On the physics side, I added a function getVoltageLine to each component. This function returns a pointer to a float, which represents the input or output of the component. The distance sensor, for instance, returns a pointer that represents the distance in voltage, like a real range sensor would do.

A physics component is connected to the microcontroller by assigning the float pointer returned from the physics component to a VoltageLine of the Microcontroller. Each VoltageLine has a direction (input/output) and an enum index to keep track of what it's connected to.

I know, giving out pointers to internal data might contradict some OOP principles, but it does make the interface really simple here; the same microcontroller interface can be used regardless of the objects or components it controls. It also makes sense conceptually, because in the real world, a microcontroller controls other components (motor drivers and sensors) via voltages (PWM, GPIO, ADC).

Language bindings

The other important aspect was to make the controller code easy to transfer to a real target. In my case, I want to simulate a sumobot and then reuse the same controller code on the real sumobot, ideally without modifying it. One barrier to that is that the simulator is written in C++ while the code on the microcontroller of my sumobot runs C. These days, it's also common for robots to run Arduino or Python code. Thus, I needed to implement some sort of language binding.

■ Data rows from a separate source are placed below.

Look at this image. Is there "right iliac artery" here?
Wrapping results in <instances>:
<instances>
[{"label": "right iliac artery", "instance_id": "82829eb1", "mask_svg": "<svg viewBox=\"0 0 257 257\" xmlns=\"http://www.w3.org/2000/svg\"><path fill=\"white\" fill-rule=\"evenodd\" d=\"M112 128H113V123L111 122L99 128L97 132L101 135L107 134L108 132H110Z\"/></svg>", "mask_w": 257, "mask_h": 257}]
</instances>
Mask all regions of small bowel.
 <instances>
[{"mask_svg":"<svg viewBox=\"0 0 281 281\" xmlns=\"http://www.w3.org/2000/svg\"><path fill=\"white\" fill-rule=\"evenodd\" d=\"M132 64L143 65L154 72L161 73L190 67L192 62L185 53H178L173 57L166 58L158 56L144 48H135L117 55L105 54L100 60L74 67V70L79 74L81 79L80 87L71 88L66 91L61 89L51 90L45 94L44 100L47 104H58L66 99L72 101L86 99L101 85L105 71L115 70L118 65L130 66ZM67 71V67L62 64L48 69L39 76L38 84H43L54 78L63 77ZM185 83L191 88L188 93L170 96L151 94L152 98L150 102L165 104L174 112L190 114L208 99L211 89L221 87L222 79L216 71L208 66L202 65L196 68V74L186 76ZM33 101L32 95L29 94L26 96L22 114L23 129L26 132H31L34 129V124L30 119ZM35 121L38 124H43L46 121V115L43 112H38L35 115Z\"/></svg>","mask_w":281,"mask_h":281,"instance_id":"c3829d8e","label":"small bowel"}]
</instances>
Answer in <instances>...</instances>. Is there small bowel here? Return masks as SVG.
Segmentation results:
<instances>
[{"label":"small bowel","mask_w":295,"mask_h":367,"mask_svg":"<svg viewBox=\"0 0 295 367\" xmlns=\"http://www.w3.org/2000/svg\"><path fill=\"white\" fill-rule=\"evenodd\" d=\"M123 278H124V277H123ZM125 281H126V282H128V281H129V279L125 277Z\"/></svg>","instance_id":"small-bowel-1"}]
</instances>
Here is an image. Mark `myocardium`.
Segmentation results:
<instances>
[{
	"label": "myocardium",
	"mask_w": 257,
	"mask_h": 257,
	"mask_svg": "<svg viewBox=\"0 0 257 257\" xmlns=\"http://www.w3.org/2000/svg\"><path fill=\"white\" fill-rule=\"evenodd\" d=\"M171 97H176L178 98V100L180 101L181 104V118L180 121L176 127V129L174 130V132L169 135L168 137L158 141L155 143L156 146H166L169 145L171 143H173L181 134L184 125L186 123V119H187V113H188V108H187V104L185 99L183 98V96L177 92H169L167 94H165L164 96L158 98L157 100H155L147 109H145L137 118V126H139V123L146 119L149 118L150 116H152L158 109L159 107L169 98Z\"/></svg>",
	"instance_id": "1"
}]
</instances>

To cater for other languages - starting with C - I derived a new class MicrocontrollerCBinding from Microcontroller. This class acts as a layer between the controller code and the rest of the simulator code, and because of the simple voltage lines interface, it only has to take pointers to two functions setup and loop. Similar to an Arduino sketch, the setup function runs once at start, and the loop function runs repeatedly. To control things from the loop function, I pass access to the array of voltage lines via the setup function.

As a result, to create a new controller written in C, you must supply a C header with a setup and a loop function. You also have to derive a new class from MicrocontrollerCBinding, and you include the C header (wrapped in extern "C") in the implementation of this class. Finally, you must pass pointers to the setup and loop function via the constructor of the parent class.

While this was straightforward for C because C++ and C naturally go well together, it caters to other languages too. Two functions, one without arguments and one only with an array of float pointers as argument, should be easy to bind to any other language, and in this context, that's likely to only be Python and Arduino code. But I will look into supporting Arduino and Python in the future.

Update frequency

In regards to the Microcontroller class, there were two other problems. Just like the other components, the microcontroller has an update function, which executes every simulation iteration. One problem is that this is a much slower update rate than the typical microcontroller, which could hinder transferability. The other problem is that if the controller code, for some reason, runs at a slower rate, it worsens the overall frame rate.

To counter these problems, I offloaded the execution of the loop function to a separate thread, however, I realized this actually only solves the second problem. While the loop may be executed at a faster rate, it's still capped at how fast the voltage lines of the physics components are updated. And as I said before, I haven't been able to cleanly run the physics simulation at a faster rate yet, but this gives me another good reason to do so. In reality, I don't know how big of an issue it is. I will just have to wait to see until I simulate my sumobot.

Keyboard controller

Below is a short clip of a sumobot I control with the keyboard. I introduced another class KeyboardController for this (debugging) purpose.

Final architecture

With the controller implementation, I had the last big piece of the architecture in place. I was now ready to try it out, but that will be the topic of my next blog post.

Project conclusion

This project began as a quick hack to simulate control strategies for my sumobot, but with time I realized I was building a general 2D simulator, and in the end, I turned into a simulation framework.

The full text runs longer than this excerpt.